• **Texte de l'exercice**:

◆ ◆ ◆ ◆ ◆

Et pourtant tout est tenu, tout se répond. C’est ça qui m’a renversé. La cohérence interne. L’impression d’un monde qui n’a pas besoin du nôtre pour exister. Pas une fiction : un monde.

Il y a aussi cette façon de replacer le lecteur dans la grande question, celle qu’on évite en général parce qu’elle ne mène nulle part : qu’est-ce que la réalité, exactement ? Le narrateur affirme que nous vivons à l’intérieur de notre crâne, dans un décor en carton-pâte que nos sens fabriquent pour nous rassurer. Et si, sous la ville, sous la maison, sous la peau, quelque chose vibrait, quelque chose qu’on ne veut pas regarder ? Cette idée — très simple, presque enfantine — Cărtărescu la pousse si loin qu’elle finit par paraître raisonnable.

Il y a du Kafka, forcément. Du Borges, forcément. Des ombres de Proust et de Joyce. Et en même temps, rien de tout cela : Solénoïde parle moins de littérature que d’un monde mental qui existait déjà avant les livres, un monde où les papillons, les dents de lait, les cordons ombilicaux séchés sont des messagers. Où le fantastique n’explique rien, il constate.

◆ ◆ ◆ ◆ ◆

• **Données fournies**:
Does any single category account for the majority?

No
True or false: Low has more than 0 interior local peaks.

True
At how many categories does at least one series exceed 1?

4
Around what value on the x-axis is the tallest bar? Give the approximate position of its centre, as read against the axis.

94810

◆ ◆ ◆ ◆ ◆

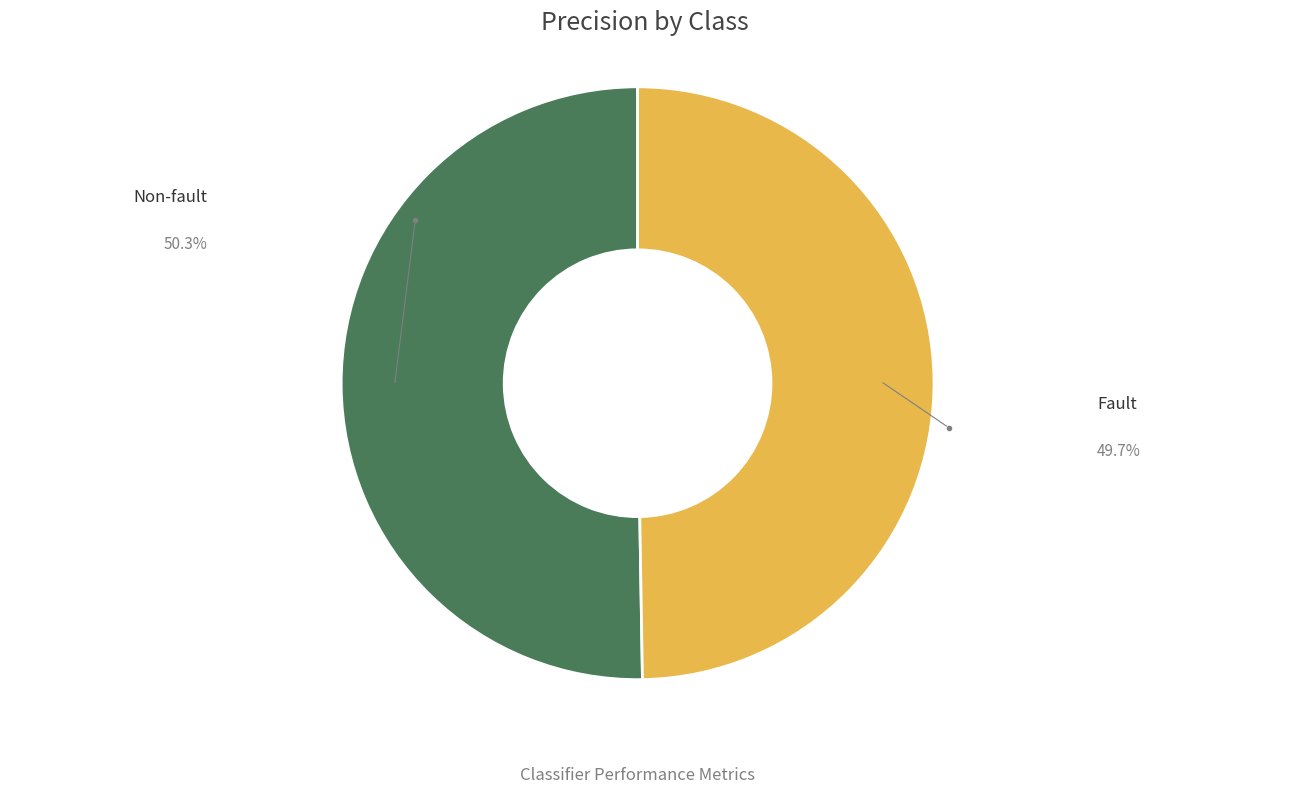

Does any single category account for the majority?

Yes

◆ ◆ ◆ ◆ ◆

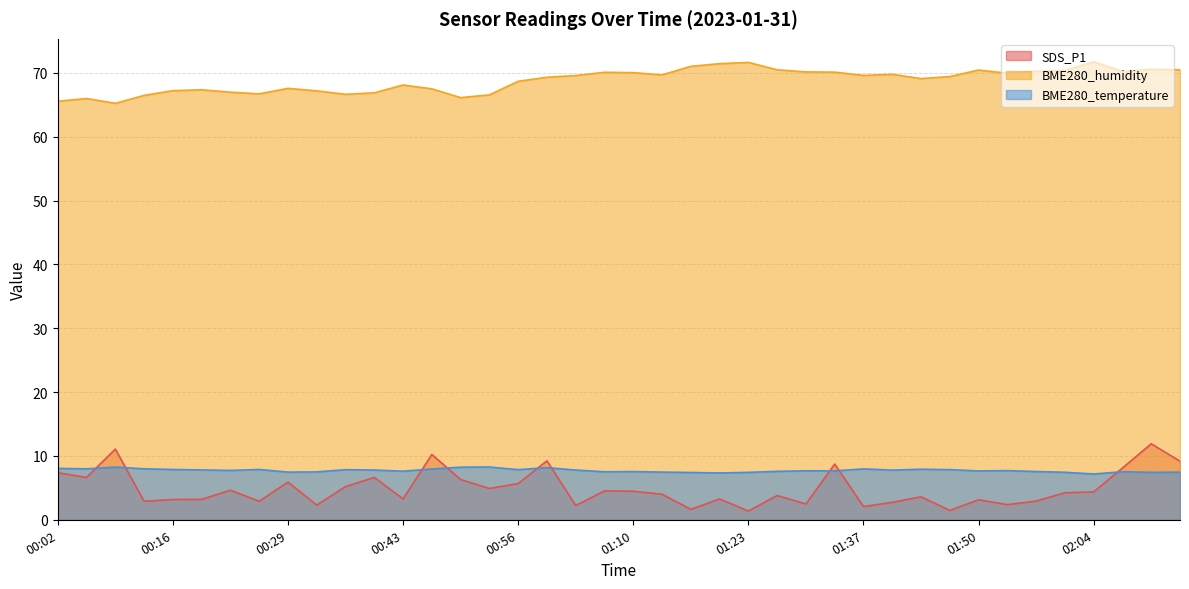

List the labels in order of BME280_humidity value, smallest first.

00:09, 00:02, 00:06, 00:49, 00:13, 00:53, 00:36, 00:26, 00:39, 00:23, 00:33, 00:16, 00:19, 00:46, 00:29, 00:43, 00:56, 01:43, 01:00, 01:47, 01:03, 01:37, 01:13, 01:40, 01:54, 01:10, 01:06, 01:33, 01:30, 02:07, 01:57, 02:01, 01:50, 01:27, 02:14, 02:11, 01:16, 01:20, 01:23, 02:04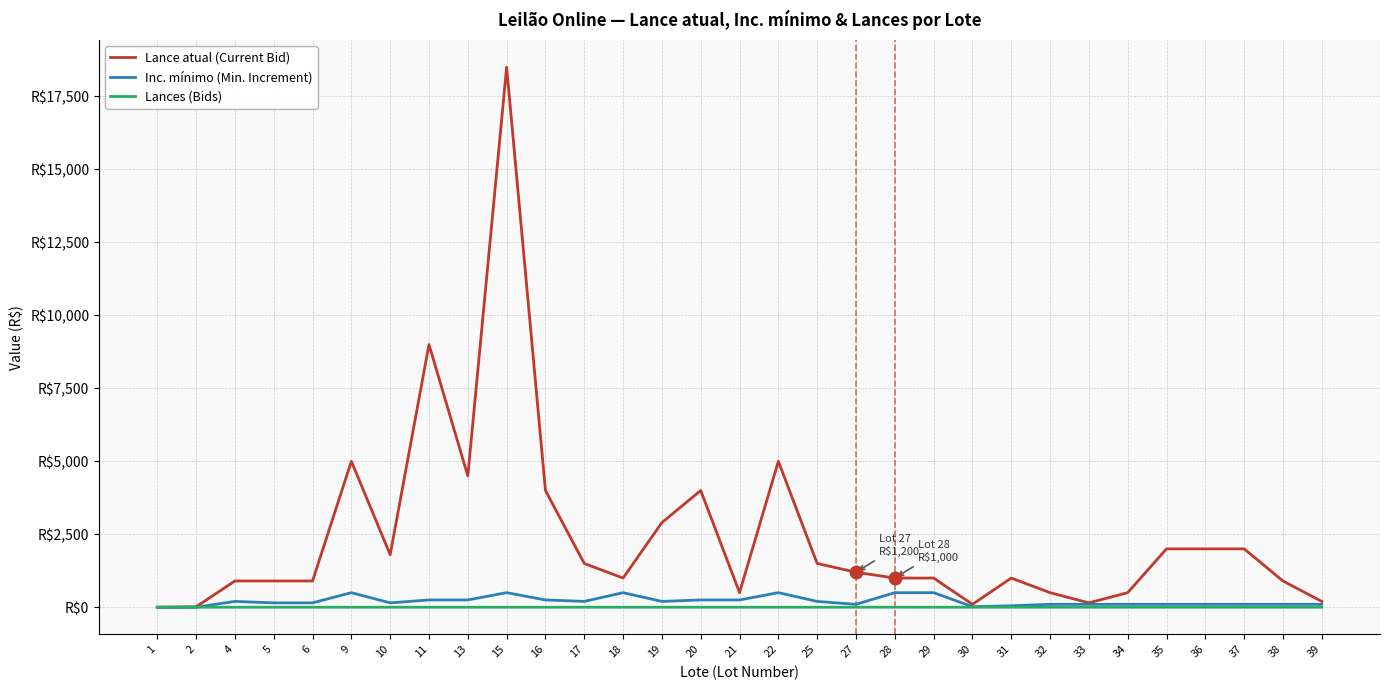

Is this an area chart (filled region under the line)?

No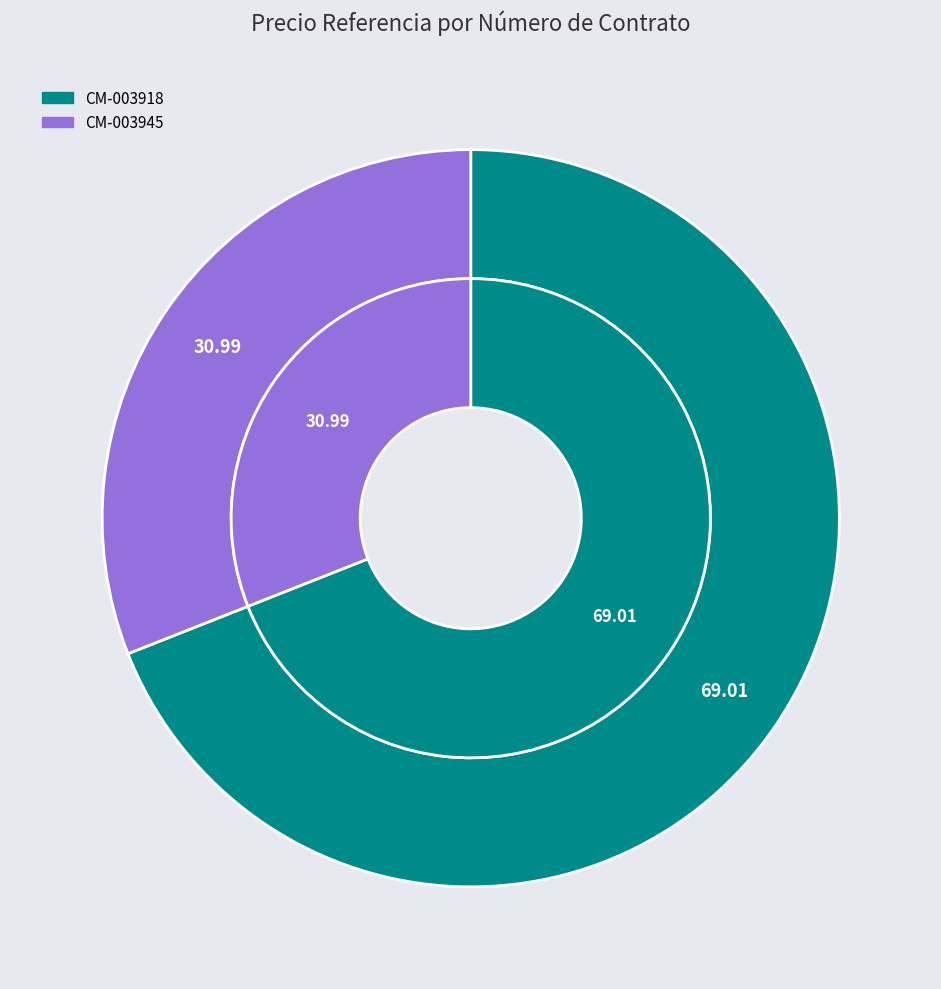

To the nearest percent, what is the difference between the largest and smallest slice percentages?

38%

◆ ◆ ◆ ◆ ◆

• **Tâches à faire**:
• a. Dans le texte sur Solénoïde, où le narrateur dit-il que nous vivons ?
• b. Poursuivez le texte sur Solénoïde à partir de sa dernière phrase.

• **Réponses**:
• a. À l'intérieur de notre crâne, dans un décor en carton-pâte que nos sens fabriquent pour nous rassurer.

• b.
Lire Solénoïde a été une expérience intense, extraordinairement libre, parfois grotesque, parfois vertigineuse ; un livre aussi vaste qu’un rêve.

Un livre-monde. Un vrai. Un qui ne ressemble à rien d’autre.

Je le range dans la petite étagère à part, avec ceux qui déplacent quelque chose. Pas beaucoup, mais suffisamment pour que, la fois suivante où j’allume la lumière dans un couloir désert, je me dise que l’escalier pourrait bien continuer plus loin que prévu.